EU Market: EUAs vault back above €7 on falling coal, German proposal

Published 16:44 on March 20, 2015  /  Last updated at 14:59 on May 11, 2016  /  EMEA, EU ETS

EU allowances jumped to a two-week high above €7 on Friday as details of a German plan to force old coal plants to buy EUAs emerged and higher power and falling coal prices lent support.

EU Allowances jumped to a two-week high above €7 on Friday as details of a German plan to force old coal plants to buy EUAs emerged and higher power and falling coal prices lent support.

The Dec-15 EUA futures closed at a session high of €7.12 – the highest level seen since Mar. 5 and 40 cents or 6% above Thursday’s settlement.

The benchmark contract finished the week 9.4% above last Friday’s settlement, but still slightly below February’s close of €7.15.

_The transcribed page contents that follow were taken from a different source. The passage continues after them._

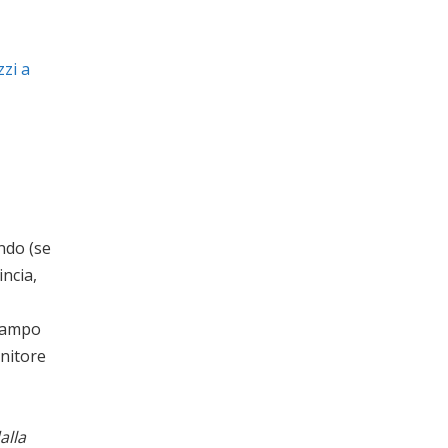
zzi a
ndo (se
incia,
 campo
rnitore
alla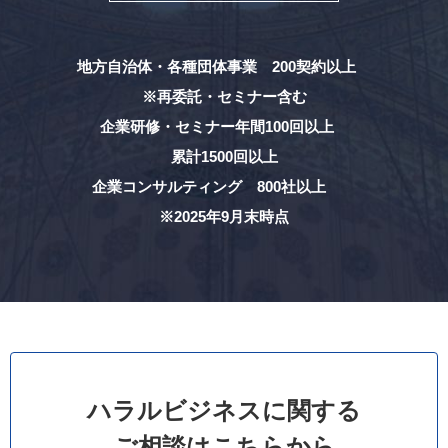
地方自治体・各種団体事業 200契約以上
※再委託・セミナー含む
企業研修・セミナー年間100回以上
累計1500回以上
企業コンサルティング 800社以上
※2025年9月末時点
ハラルビジネスに関する
ご相談はこちらから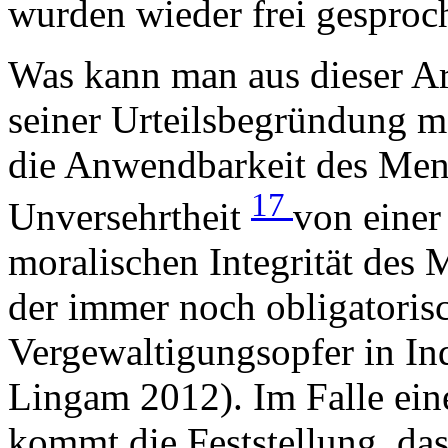
wurden wieder frei gesproc
Was kann man aus dieser Ar
seiner Urteilsbegründung m
die Anwendbarkeit des Mens
17
Unversehrtheit
von einer
moralischen Integrität des
der immer noch obligatorisc
Vergewaltigungsopfer in In
Lingam 2012). Im Falle ein
kommt die Feststellung, das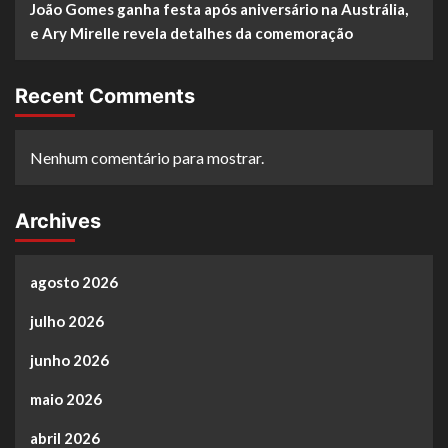
João Gomes ganha festa após aniversário na Austrália,
e Ary Mirelle revela detalhes da comemoração
Recent Comments
Nenhum comentário para mostrar.
Archives
agosto 2026
julho 2026
junho 2026
maio 2026
abril 2026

Volume on the Dec-15s was healthy at around 22.5 million units traded on Friday, while a notably high 21 million had been done EFP on the March-15 futures.

European coal prices fell to a fresh seven-year low as global supply continues to outpace demand. This, coupled with firmer German baseload power prices, helped to lift European clean dark spreads – the profit margins for the continent’s coal-fired power plants – back to levels not seen since January.

The German clean dark for calendar 2018 was just shy of €2.10/MWh at the time of writing, according to Carbon Pulse calculations.

Traders also said the market was encouraged by more details being released about Germany’s proposed rules to penalise old coal plants that would force them to buy more EUAs than they would otherwise need under the EU ETS.

Several analysts said the regulations, if approved in their current format, could help mop up excess supply in the market.

Traders also said that selling pressure on EUAs had eased somewhat on Friday, with one participant noting that a major seller over the past few weeks now appeared to have pulled back or exhausted sale stock.

A third trader noted that the Dec-15s approached but avoided testing their 200-day moving average around €6.52 earlier in the day, instead reversing course and breaking above their 20-day moving average around €6.95, which gave them the needed momentum to break above the €7 barrier.

The strength in EUAs fed through to CERs, with the Dec-15s ending up 1 cent at 41 cents.